From wikipedia:: ( http://tiny.cc/ysg88 )
"James Reason hypothesizes that most accidents can be traced to one or more of four levels of failure: Organizational influences, unsafe supervision, preconditions for unsafe acts, and the unsafe acts themselves. In this model, an organization's defences against failure are modelled as a series of barriers, with individual weaknesses in individual parts of the system, and are continually varying in size and position. The system as a whole produces failures when all individual barrier weaknesses align, permitting "a trajectory of accident opportunity", so that a hazard passes through all of the holes in all of the defenses, leading to a failure."
In "Human error models and management" ( http://tiny.cc/xl25n ) James Reason criticizes the "person approach" to human error and suggests a "Systems approach": "The long-standing and widespread tradition of the person approach focuses on the unsafe acts—errors and procedural violations—of people on the front line …" ~ " It views these unsafe acts as arising primarily from aberrant mental processes such as forgetfulness, inattention, poor motivation, carelessness, negligence, and recklessness. The associated countermeasures are directed mainly at reducing unwanted variability in human behavior."
… "Another serious weakness of the person approach is that by focusing on the individual origins of error, it isolates unsafe acts from their system context. As a result, 2 important features of human error tend to be overlooked. First, it is often the best people who make the worst mistakes—error is not the monopoly of an unfortunate few. Second, far from being random, mishaps tend to fall into recurrent patterns. The same set of circumstances can provoke similar errors, regardless of the people involved. The pursuit of greater safety is seriously impeded by an approach that does not seek out and remove the error-provoking properties within the system at large."

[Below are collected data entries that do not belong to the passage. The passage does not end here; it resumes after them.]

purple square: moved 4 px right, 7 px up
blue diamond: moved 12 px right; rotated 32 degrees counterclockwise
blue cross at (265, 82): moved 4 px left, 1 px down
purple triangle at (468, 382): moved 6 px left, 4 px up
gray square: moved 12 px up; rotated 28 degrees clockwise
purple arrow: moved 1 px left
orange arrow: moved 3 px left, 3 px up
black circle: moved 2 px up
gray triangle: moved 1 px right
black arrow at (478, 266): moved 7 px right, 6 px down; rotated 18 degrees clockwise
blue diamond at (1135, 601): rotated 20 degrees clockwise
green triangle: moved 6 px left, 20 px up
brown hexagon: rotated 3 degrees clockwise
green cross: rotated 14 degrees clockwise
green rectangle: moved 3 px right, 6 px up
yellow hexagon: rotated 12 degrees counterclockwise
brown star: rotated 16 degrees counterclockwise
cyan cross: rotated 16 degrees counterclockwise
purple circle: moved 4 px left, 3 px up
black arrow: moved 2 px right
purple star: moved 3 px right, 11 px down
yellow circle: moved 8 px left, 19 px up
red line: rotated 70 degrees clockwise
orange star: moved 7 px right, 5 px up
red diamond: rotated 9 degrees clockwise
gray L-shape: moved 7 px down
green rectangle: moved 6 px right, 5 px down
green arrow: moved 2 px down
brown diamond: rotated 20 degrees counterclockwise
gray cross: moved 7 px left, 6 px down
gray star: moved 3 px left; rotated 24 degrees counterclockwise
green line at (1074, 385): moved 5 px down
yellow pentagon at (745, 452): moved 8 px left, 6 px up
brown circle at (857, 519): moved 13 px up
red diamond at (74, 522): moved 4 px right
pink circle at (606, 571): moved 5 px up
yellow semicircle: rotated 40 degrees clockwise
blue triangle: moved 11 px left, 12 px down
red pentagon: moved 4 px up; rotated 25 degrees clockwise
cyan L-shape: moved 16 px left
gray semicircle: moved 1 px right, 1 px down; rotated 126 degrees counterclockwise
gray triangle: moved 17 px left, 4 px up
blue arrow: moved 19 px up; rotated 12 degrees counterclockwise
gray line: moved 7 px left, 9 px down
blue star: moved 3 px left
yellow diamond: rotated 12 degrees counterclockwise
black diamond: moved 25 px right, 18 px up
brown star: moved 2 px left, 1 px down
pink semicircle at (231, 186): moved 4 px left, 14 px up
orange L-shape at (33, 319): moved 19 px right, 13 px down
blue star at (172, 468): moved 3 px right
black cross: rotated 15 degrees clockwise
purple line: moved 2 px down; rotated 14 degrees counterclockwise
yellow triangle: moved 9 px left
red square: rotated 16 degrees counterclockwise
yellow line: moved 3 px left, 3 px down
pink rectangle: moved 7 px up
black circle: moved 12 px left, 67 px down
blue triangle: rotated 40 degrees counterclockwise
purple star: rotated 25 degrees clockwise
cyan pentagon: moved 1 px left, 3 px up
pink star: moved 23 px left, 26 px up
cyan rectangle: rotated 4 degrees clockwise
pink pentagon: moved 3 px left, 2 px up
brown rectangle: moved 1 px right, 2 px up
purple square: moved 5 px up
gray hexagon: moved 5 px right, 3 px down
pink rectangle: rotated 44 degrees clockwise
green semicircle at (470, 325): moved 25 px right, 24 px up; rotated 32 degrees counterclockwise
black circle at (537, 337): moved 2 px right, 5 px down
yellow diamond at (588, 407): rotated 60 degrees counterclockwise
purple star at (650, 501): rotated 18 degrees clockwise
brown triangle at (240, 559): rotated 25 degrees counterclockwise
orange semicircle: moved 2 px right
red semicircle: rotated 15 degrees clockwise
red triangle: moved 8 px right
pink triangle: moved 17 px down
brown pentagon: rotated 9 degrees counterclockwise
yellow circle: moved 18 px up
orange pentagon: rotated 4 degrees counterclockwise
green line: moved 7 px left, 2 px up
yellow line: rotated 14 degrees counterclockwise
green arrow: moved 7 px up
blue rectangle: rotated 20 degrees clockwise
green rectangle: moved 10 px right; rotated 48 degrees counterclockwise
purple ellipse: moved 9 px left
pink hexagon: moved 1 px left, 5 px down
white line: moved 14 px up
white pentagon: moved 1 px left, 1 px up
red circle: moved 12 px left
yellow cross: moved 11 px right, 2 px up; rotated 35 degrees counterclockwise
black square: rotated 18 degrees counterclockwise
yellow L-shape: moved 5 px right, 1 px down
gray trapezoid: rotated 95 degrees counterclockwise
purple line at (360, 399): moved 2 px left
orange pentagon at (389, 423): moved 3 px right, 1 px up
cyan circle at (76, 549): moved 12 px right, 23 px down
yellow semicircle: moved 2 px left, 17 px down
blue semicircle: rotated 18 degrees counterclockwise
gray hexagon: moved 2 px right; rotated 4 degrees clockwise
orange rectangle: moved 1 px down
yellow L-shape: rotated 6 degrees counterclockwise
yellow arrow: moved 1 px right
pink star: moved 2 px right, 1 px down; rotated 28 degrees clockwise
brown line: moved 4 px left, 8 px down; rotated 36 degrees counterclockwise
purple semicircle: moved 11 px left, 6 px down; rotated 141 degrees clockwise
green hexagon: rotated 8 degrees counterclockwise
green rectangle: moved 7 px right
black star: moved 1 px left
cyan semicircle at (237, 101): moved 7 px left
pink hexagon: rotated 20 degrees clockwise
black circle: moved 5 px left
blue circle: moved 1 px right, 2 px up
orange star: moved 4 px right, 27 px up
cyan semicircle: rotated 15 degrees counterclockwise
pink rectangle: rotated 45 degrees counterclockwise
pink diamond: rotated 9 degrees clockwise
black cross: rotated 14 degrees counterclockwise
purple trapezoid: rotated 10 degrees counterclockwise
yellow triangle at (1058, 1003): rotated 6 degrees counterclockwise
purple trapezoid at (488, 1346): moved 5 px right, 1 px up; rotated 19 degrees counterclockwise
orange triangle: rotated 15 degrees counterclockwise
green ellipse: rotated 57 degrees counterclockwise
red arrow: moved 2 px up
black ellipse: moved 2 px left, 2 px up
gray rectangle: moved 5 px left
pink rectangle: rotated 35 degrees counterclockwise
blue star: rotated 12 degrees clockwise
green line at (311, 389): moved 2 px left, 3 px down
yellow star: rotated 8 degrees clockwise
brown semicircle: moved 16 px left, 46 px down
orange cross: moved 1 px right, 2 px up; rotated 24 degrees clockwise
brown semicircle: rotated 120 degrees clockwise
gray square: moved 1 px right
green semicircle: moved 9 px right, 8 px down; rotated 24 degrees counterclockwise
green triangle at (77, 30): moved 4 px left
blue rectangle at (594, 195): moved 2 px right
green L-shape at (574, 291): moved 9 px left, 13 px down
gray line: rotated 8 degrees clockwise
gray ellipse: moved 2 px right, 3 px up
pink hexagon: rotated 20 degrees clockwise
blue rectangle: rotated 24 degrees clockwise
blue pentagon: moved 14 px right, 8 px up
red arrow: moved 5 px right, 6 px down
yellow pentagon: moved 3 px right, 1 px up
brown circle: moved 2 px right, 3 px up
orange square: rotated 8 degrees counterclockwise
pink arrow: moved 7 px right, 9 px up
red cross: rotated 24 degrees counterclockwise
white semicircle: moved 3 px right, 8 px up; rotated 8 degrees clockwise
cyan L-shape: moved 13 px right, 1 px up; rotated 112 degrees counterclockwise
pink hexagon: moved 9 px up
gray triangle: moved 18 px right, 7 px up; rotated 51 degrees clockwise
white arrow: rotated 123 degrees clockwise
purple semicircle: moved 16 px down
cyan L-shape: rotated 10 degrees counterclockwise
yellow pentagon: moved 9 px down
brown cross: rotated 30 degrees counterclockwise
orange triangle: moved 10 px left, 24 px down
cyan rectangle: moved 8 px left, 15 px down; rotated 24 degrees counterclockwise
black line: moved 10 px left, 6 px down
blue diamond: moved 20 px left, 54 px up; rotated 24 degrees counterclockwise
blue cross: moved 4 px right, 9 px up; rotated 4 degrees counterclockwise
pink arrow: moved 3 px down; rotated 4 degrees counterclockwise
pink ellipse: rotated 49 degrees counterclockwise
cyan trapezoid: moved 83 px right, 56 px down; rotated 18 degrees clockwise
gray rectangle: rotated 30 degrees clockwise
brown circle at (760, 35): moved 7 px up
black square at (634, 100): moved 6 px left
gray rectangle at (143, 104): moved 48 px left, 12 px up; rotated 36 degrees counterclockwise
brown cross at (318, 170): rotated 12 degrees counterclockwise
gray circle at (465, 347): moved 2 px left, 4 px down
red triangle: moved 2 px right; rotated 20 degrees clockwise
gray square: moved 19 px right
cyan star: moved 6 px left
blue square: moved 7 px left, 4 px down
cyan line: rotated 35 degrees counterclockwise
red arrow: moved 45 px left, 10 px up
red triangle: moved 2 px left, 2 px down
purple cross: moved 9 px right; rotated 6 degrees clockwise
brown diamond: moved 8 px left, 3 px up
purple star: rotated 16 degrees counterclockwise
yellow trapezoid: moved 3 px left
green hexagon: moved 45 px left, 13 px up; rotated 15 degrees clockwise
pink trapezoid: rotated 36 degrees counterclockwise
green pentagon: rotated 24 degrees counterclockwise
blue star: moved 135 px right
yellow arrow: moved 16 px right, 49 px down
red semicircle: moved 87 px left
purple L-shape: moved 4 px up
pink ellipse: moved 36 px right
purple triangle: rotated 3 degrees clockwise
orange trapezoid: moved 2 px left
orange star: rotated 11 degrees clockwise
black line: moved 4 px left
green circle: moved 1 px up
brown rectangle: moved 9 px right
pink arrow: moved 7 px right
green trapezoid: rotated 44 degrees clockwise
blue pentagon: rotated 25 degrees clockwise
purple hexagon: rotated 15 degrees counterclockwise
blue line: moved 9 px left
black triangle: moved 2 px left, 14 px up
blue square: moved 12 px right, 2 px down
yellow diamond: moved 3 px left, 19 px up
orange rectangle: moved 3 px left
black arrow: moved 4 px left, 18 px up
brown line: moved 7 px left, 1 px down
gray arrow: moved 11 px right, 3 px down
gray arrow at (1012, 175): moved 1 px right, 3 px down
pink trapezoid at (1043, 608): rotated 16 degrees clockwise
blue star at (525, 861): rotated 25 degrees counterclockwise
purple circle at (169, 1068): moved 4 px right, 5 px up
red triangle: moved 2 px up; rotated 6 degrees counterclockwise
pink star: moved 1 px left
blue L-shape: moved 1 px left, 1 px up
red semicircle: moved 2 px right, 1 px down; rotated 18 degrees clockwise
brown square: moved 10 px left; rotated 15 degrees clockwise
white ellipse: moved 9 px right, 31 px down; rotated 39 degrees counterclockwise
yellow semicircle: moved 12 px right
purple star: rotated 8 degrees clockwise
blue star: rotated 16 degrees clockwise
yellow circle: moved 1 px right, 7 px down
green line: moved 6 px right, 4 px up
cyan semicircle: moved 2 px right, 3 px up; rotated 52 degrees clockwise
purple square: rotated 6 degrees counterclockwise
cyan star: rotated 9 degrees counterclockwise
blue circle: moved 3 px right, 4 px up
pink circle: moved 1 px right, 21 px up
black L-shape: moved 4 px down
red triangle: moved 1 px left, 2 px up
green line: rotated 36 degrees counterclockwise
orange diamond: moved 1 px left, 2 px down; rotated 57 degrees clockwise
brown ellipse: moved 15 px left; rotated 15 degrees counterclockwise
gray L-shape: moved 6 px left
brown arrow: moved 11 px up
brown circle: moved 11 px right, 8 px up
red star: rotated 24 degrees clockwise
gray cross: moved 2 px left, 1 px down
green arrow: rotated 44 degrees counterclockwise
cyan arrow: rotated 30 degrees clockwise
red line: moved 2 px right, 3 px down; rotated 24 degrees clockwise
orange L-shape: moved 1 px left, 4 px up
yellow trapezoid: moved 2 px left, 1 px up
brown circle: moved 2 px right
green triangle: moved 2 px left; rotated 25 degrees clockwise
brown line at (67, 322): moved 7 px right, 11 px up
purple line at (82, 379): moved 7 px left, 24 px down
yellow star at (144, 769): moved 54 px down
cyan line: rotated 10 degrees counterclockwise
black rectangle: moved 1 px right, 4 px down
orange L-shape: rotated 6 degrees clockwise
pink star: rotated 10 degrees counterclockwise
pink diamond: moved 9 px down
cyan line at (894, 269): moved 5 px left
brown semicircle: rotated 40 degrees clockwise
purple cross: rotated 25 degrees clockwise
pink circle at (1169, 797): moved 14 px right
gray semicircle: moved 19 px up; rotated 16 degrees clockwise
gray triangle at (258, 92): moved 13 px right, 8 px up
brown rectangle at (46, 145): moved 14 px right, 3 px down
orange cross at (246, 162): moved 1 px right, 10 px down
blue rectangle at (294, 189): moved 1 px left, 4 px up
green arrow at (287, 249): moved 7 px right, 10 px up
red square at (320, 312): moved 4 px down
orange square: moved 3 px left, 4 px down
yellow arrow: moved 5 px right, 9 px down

"The basic premise in the system approach is that humans are fallible and errors are to be expected, even in the best organizations. Errors are seen as consequences rather than causes, having their origins not so much in the perversity of human nature as in “upstream” systemic factors. These include recurrent error traps in the workplace and the organizational processes that give rise to them.
Countermeasures are based on the assumption that although we cannot change the human condition, we can change the conditions under which humans work. A central idea is that of system defenses. All hazardous technologies possess barriers and safeguards. When an adverse event occurs, the important issue is not who blundered, but how and why the defenses failed."
His seminal work : "Human Error", James Reason, 1990 ( http://tiny.cc/i1q5a )
Peter Grieve comments:
This is very similar to Nigel's chess teaching - when someone makes a blunder, usually it's been set up by a position that has been deteriorating for several moves.